I see smart people saying specious things about Trump’s speech. Some such speech about Trump’s speech is dangerously misleading. Some falsely state or imply that Trump’s speech is extra-protected by the First Amendment merely because Trump is a political candidate. Some say or imply such things, specifically, about Trump speech that certainly may (and Trump certainly may intend) to intimidate actual or potential witnesses, lawyers, jurors or judges (who may fear for their own or their families’ physical safety) in Trump’s trials. Trump has no more right than any mafia don does to use explicit or implicit threats or intimidation to undermine the process of law that is due to (and is required for) all criminal defendants.
First, Trump’s efforts to take public office and become a public servant do not afford his speech more protections under our Constitution than we all enjoy. As shown in a previous piece (quoting the U.S. Supreme Court (SCOTUS)), the “speech” of any person on “matters of public concern” is “at the heart of the First Amendment’s protection.” More specifically and emphatically, any person’s “speech” about our public servants or about how they perform their public service is the very “essence of self-government,” so such “speech” by any person necessarily “occupies the highest rung of the hierarchy of First Amendment values, and is entitled to special protection.” Trump’s speech is not more special than ours in this regard.
Second, our systems of law and government do not make any actual or potential public servant any more specially protected (in any relevant respect) than the public. Pretty much everybody intuitively knows at least this most fundamental aspect of our systems of law and government.
The very cornerstone of the foundation of both systems consists of two “Truths” that are “self-evident,” i.e., that “all” citizens are “equal” under the law, and all citizens have equal “Rights” to “Life, Liberty, and the Pursuit of Happiness.” In that regard, actual or potential public servants cannot (logically or lawfully) be more special than the public they serve. The foregoing point was made again at least as emphatically by our original Constitution and then again even more emphatically with repeated amendments.
“We the People of the United States” wrote and ratified our own “Constitution” (and constituted federal government) precisely to “secure the Blessings of Liberty to ourselves.” We the People designed the Constitution to protects ourselves from all state and federal officials. So our Constitution requires all legislators and all officers (including every judge of—and every attorney admitted to practice in—every state or federal court) to acknowledge that they are subordinate to our Constitution by swearing that they will “support” our “Constitution” as “the supreme Law of the Land.” The president must swear a special oath that is far more emphatic. He must “to the [very] best of” his “Ability, preserve, protect and defend” our “Constitution.”
Some wise people foresaw that some (purported) public servants just would not be able to resist the temptation to abuse their powers and abuse the people they purport to serve, so We the People promptly amended our Constitution to re-emphasize the equality before the law of all persons and all public servants: “No person” whatsoever may “be deprived” by any public servant whatsoever “of life” or any “liberty” or any “property, without due process of law.”
Some people (with some alarming similarities to Trump) pretended (like Trump) that the foregoing aspects of our systems of law and government did not apply to them. So We the People again amended our Constitution to again re-emphasize that no public servant whatsoever, even of “any State,” has any power to “deprive any person of life, liberty, or property, without due process of law” or to “deny to any person” the “equal protection of the laws.”

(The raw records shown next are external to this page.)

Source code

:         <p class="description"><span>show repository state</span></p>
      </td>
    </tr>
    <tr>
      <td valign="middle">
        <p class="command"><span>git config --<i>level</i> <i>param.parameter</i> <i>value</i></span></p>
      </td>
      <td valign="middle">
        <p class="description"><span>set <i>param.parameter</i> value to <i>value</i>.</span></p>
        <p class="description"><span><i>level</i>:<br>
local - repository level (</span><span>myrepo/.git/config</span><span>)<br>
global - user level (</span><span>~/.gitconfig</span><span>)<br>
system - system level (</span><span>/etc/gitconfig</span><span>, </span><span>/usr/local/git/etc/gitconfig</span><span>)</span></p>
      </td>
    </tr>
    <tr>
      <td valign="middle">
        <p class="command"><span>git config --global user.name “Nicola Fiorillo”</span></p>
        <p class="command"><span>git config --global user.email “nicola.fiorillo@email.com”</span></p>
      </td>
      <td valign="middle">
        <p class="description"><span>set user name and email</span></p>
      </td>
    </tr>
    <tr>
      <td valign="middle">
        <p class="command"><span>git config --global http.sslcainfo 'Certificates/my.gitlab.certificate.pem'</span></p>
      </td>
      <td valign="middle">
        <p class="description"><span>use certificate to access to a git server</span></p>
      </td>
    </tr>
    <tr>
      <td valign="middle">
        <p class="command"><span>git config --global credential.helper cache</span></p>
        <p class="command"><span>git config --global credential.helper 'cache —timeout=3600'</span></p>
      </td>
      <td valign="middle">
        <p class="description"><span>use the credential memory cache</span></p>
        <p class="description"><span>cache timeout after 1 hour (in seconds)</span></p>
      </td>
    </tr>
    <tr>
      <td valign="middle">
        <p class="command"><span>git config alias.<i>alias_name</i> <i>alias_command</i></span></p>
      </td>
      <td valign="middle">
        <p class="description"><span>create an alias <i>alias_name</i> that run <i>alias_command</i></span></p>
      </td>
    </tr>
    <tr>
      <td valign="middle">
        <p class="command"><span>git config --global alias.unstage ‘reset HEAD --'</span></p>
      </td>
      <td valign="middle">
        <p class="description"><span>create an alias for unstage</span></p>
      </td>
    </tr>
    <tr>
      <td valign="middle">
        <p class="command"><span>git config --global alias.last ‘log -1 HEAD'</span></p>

All citizens are equal, all other persons are equal, and all public servants are equal under the supreme law of the land (our Constitution) and under all laws, all of which must comply with our Constitution. Trump’s speech must be protected, and may be punished, under the same standards that govern the speech of the rest of us.
For 55 years, with the famous decision in Brandenburg v. Ohio, 395 U.S. 444 (1969), SCOTUS has emphasized the limits that Trump’s speech has exceeded. The “constitutional guarantees of free speech and free press do not” protect any speech that has been proved to constitute “advocacy of the use of force” or “advocacy” of any other “law violation” when “such advocacy is directed to inciting or producing imminent lawless action” and it “is likely to incite or produce such action.”
Trump’s speech is, and must be, the victim of its success. Since at least January 6, 2021, Trump’s own speech—and the lawlessness and violence of the people who hear or see his speech—repeatedly have created copious evidence that Trump’s speech does incite, and Trump intends his speech to incite, imminent lawless action (including violence). For many years, starting with Trump’s rallies, Trump’s own speech has created evidence that it has the power—and he intends it—to incite imminent lawless action (including violence) by people because they see or hear Trump’s speech. Such speech by any person is not protected by our Constitution. Our Constitution is protected against such speech and people.